* **What the exercise asks**
Pick every line with "GenerationSoftware" from the material below.

• • • • •

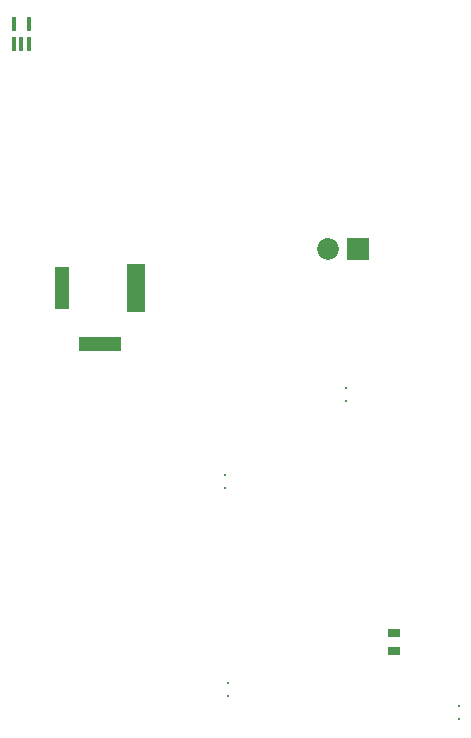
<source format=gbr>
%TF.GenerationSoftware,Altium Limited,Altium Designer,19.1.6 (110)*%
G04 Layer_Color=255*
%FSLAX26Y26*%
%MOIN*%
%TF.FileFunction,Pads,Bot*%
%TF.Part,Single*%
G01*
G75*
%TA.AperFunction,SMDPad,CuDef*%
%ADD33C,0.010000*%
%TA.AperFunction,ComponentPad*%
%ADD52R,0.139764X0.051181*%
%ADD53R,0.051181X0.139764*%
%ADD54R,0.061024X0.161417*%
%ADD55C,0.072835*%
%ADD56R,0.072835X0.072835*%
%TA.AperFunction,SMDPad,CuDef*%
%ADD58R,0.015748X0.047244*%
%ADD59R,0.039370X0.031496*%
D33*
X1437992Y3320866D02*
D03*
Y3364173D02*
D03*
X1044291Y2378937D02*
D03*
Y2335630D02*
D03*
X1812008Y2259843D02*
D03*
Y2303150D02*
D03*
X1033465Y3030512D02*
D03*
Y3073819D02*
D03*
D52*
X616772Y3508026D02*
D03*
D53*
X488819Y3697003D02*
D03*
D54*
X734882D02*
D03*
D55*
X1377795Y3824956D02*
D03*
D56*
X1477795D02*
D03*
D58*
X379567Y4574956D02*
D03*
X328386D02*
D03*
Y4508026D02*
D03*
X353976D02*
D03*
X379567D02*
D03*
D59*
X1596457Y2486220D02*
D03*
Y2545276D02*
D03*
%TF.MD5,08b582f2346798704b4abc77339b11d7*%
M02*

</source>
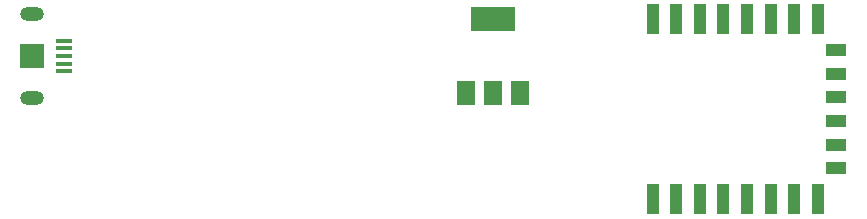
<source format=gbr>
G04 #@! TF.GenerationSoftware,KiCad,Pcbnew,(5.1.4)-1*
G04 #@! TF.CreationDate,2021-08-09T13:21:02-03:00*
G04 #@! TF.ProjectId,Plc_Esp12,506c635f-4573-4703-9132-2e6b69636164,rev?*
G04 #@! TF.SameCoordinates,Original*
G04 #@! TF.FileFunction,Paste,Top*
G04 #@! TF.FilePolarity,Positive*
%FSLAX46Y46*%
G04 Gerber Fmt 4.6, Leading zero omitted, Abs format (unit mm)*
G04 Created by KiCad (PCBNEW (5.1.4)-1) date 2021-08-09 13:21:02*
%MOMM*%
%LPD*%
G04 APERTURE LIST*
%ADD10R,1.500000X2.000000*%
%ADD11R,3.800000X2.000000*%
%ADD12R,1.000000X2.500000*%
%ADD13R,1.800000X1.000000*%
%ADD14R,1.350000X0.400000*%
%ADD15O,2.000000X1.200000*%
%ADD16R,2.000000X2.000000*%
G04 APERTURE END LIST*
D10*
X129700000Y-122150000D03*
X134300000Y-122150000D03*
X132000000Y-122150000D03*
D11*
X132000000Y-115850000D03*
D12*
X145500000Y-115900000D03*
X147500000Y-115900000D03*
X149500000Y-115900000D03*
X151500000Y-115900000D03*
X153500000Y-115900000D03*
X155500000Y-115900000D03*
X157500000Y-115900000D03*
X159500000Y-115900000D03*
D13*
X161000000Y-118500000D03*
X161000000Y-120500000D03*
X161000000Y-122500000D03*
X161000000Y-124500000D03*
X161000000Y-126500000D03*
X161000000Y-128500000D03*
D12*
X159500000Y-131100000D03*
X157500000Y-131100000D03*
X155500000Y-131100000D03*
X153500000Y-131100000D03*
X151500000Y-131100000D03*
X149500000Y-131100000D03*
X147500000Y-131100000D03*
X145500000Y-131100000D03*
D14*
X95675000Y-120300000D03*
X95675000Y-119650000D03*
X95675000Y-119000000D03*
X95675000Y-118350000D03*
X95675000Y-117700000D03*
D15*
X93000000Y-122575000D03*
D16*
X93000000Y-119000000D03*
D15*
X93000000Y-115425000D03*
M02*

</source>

• • • • •

* **Written answer**
%TF.GenerationSoftware,Altium Limited,Altium Designer,19.1.6 (110)*%
G04 #@! TF.GenerationSoftware,KiCad,Pcbnew,(5.1.4)-1*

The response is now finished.